In case of Pergesa, research reveals some striking facts, which are as follows (from wikipedia)
- Pargesa is owned 54.3% by Parjointco, a company owned 50/50 by Agesca, a Dutch holding company and Power Financial Corporation, a subsidiary of the Canadian conglomerate Power Corporation of Canada.
- Agesca is owned 89.5% by Compagnie Nationale à Portefeuille, a Belgian holding controlled by Albert Frère, and 10.5% by the holding Frères Bourgeois, the holding company of Albert Frère and his family.
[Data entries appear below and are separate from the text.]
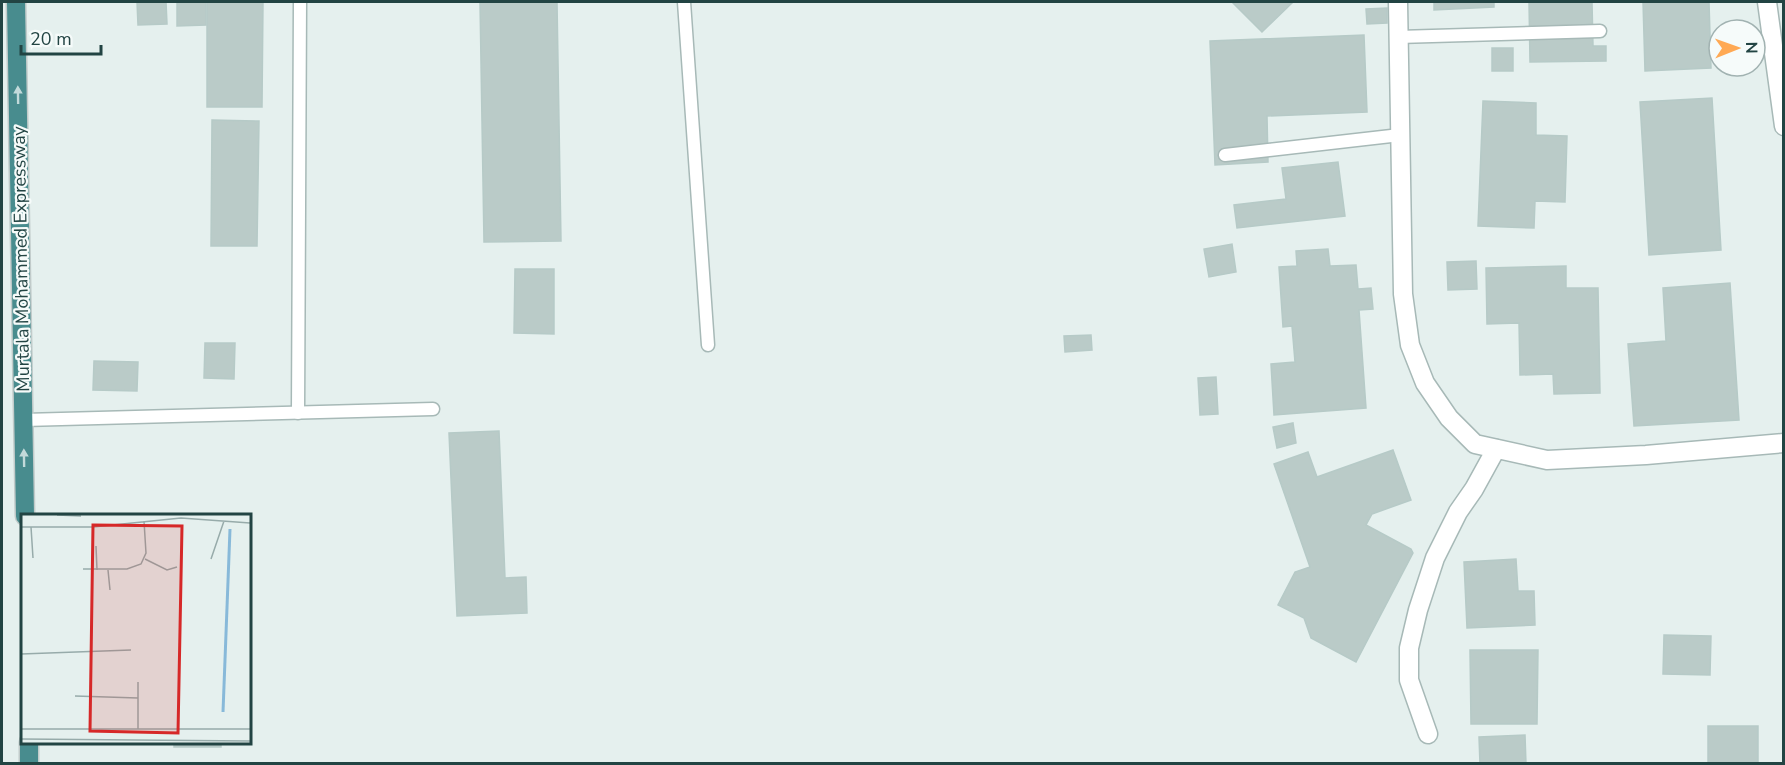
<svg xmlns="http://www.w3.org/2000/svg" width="1785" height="765" viewBox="0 0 1785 765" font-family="'Nunito Sans',sans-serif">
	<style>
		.building { fill: #bacbc8; stroke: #b6cac7; stroke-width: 1.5 }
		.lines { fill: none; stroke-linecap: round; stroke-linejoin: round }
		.service-casing { stroke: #a7b9b7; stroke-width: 15 }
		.minor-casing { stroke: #a7b9b7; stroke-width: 21 }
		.trunk-casing { stroke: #c1cbca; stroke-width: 21 }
		.service { stroke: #fff; stroke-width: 12 }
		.minor { stroke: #fff; stroke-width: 18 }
		.trunk { stroke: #488c8e; stroke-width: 18 }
		.oneway { fill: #c2dada }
		.labels { text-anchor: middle; stroke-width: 4.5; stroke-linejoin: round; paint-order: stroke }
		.street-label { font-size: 18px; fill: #224443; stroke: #f6fbfa }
		.inset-river { fill: none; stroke: #88b9d9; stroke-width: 3 }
		.inset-road { fill: none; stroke: #97abaa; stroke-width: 1.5 }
		.view { fill: #d62828; fill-opacity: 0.15; stroke: #d62828; stroke-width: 3 }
		.inset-edge { fill: none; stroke: #224443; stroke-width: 3 }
	</style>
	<rect width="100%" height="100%" fill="#e5f0ee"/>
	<!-- building -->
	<g class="building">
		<polygon points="137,2 166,2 167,24 138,25"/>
		<polygon points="177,2 206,2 206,25 177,26"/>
		<polygon points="207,2 263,2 262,107 207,107"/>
		<polygon points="480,2 557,2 561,241 484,242"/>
		<polygon points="1232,2 1293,2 1262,32"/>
		<polygon points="1434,2 1494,2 1494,7 1434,10"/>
		<polygon points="1529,2 1592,2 1593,46 1606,46 1606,61 1530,62"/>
		<polygon points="1643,2 1709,2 1711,68 1645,71"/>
		<polygon points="1387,8 1387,23 1367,24 1366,9"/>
		<polygon points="1364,35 1367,112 1267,116 1268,162 1215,165 1210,41"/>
		<rect x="1492" y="48" width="21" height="23"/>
		<polygon points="1712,98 1721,250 1649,255 1640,102"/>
		<polygon points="1483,101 1536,103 1536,135 1567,136 1565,202 1535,201 1534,228 1478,226"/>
		<polygon points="212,120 259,121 257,246 211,246"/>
		<polygon points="1338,162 1345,216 1237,228 1234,205 1286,199 1282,168"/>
		<polygon points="1232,244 1236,272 1209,277 1204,249"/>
		<polygon points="1328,249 1330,266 1356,265 1358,289 1371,288 1373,309 1359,310 1366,408 1274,415 1271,364 1295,362 1292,326 1283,327 1279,267 1297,266 1296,251"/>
		<polygon points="1476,261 1477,289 1448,290 1447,262"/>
		<polygon points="1566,266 1566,288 1598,288 1600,393 1554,394 1553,374 1520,375 1519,323 1487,324 1486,268"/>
		<polygon points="515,269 554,269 554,334 514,333"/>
		<polygon points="1730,283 1739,420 1634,426 1628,344 1666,341 1663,288"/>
		<polygon points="1091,335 1092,350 1065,352 1064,336"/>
		<polygon points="205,343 235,343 234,379 204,378"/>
		<polygon points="94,361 138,362 137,391 93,390"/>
		<polygon points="1216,377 1218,414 1200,415 1198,378"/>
		<polygon points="1293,423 1296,443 1277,448 1273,427"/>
		<polygon points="499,431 505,578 526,577 527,613 457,616 449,433"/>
		<polygon points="1393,450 1411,500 1372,514 1366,525 1411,549 1413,553 1356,662 1311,638 1304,618 1278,605 1295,572 1310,567 1274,464 1308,452 1317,477"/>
		<polygon points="1516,559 1518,591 1534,591 1535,625 1467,628 1464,562"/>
		<polygon points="1664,635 1711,636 1710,675 1663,674"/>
		<polygon points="1470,650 1538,650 1537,724 1471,724"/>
		<polygon points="1708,726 1758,726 1758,763 1708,764"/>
		<polygon points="1525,735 1526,764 1480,764 1479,737"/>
		<rect x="174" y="742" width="47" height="5"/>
	</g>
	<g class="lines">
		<defs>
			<g id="service">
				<polyline points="684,2 708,345"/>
				<polyline points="1398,37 1600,31"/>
				<polyline points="1225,155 1400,135"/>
				<polyline points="298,413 300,2"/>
				<polyline points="24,420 433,409"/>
			</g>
			<g id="minor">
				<polyline points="1398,2 1403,294 1410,345 1425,383 1449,418 1475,444 1547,460 1646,455 1784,443"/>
				<polyline points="1767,2 1784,126"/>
				<polyline points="1428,734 1409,680 1409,648 1418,610 1435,558 1458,512 1474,489 1496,449"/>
			</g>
			<g id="trunk">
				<polyline points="16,2 25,516"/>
				<polyline points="29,742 29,764"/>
			</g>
		</defs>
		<!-- service casing -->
		<use href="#service" class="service-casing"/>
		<!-- minor casing -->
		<use href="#minor" class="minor-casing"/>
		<!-- trunk casing -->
		<use href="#trunk" class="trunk-casing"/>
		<!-- service -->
		<use href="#service" class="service"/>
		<!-- minor -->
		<use href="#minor" class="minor"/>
		<!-- trunk -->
		<use href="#trunk" class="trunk"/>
	</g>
	<!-- one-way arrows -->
	<defs><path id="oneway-solid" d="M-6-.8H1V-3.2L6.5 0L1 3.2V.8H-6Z" transform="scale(1.5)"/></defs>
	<g class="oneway">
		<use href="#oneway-solid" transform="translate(18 95) rotate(-91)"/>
		<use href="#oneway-solid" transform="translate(24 458) rotate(-91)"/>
	</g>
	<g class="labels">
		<!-- street labels -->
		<g class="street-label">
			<text transform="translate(21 259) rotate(-91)" y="6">Murtala Mohammed Expressway</text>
		</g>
	</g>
	<!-- overview -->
	<g transform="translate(21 514)">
		<rect width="230" height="230" fill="#e5f0ee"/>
		<path class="inset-river" d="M202,198L209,15"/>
		<path class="inset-road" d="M36,1L60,2M0,13H72L160,4L229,9M10,13L12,44M75,32L76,56M124,45L146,56L156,53M190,45L203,7M62,55H106L120,50L125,39L123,7M87,56L89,76M0,140L110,136M117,168V215M54,182L117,184M0,215H229M0,225L229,227"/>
		<path class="view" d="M72,11L161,12L157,219L69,217Z"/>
		<rect width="230" height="230" class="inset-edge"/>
	</g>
	<!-- border -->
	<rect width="1785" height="765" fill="none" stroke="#224443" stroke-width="6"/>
	<!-- north arrow -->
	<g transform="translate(1737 48) rotate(89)"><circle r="28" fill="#f6fbfa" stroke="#a1b2b1" stroke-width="1.5"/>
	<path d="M0-4.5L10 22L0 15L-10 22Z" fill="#ffa954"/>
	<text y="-9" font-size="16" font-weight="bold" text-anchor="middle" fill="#224443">N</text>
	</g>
	<!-- scale -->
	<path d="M21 45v9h80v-9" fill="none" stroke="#224443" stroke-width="3"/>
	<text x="30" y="45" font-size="18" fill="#224443" stroke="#f6fbfa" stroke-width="4.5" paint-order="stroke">20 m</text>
</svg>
- Pargesa owns 50% of GBL, which itself is a publicly traded company.
You will agree that walking down this path of ownership is going to be very time consuming and figuring out the interplays more so. The more complicated things are, the more prone to error we are.
Even though the margin of safety is substantial, I do not understand why such a complicated structure has been created. Obviously, investing time to figure out the individual holding companies in the chain will help us unravel the cross-holdings a bit but I fear that I can use my time more productively (and more safely) by figuring out one company than a chain of 4 companies.